XML Bad Practices
Not Using A Namespace
XML namespaces are one of the most hated aspects of the XML family. Not even XML Schema has received as much contempt, and it needed a lot more work and far longer specifications in order to get there. Maybe there will be a second version of the XML stack some day, and when that day comes we can hopefully address namespaces in a way that will cause less acrimony. In the meantime, whether you like or dislike them they are what we have. This article is part of a series based the paper on "Designing XML/Web Languages: A Review of Common Mistakes" which I presented at the XML Prague 2009 conference.

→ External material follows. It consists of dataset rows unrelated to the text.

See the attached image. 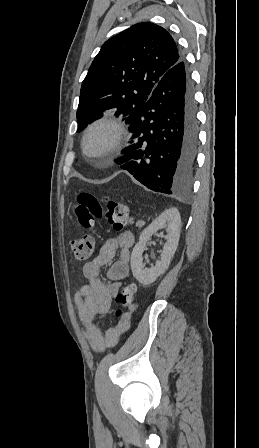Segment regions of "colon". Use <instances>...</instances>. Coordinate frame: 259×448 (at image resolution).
Segmentation results:
<instances>
[{
	"instance_id": "obj_1",
	"label": "colon",
	"mask_w": 259,
	"mask_h": 448,
	"mask_svg": "<svg viewBox=\"0 0 259 448\" xmlns=\"http://www.w3.org/2000/svg\"><path fill=\"white\" fill-rule=\"evenodd\" d=\"M105 203L106 208H103L100 200L90 192H81L78 195L74 213L79 226L86 233L72 242L71 247L75 260L84 261L92 255L95 248L93 233L98 219H106L115 230H121L131 223L132 217L126 204L111 199H105ZM135 292V286L129 284L116 295V301L119 305V309L116 311L118 319H123L128 308L133 306Z\"/></svg>"
}]
</instances>
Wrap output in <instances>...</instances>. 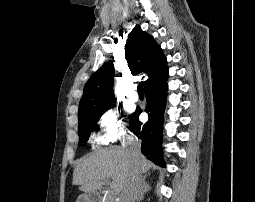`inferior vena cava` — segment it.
I'll list each match as a JSON object with an SVG mask.
<instances>
[{"mask_svg":"<svg viewBox=\"0 0 255 202\" xmlns=\"http://www.w3.org/2000/svg\"><path fill=\"white\" fill-rule=\"evenodd\" d=\"M128 144V152L132 160L136 163L141 155V143L133 135L126 137ZM144 193L143 179L138 167L135 166L132 170L130 179L125 185L120 194V202H135L136 199H141Z\"/></svg>","mask_w":255,"mask_h":202,"instance_id":"obj_1","label":"inferior vena cava"}]
</instances>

One of the biggest mistakes one can make when dealing with namespaces is to not use them. Namespaces are the tool one uses to identify an element (and in some rarer cases other things) as being part of a language. Not using namespaces means that documents in a given vocabulary cannot easily be composed into another as it will then become impossible to distinguish between the inclusion of an another language, an error in the current language, or a future version of that same language. If you think of designing an XML language as being similar to creating a library, not using namespaces is very much like the pollution produced by global variables.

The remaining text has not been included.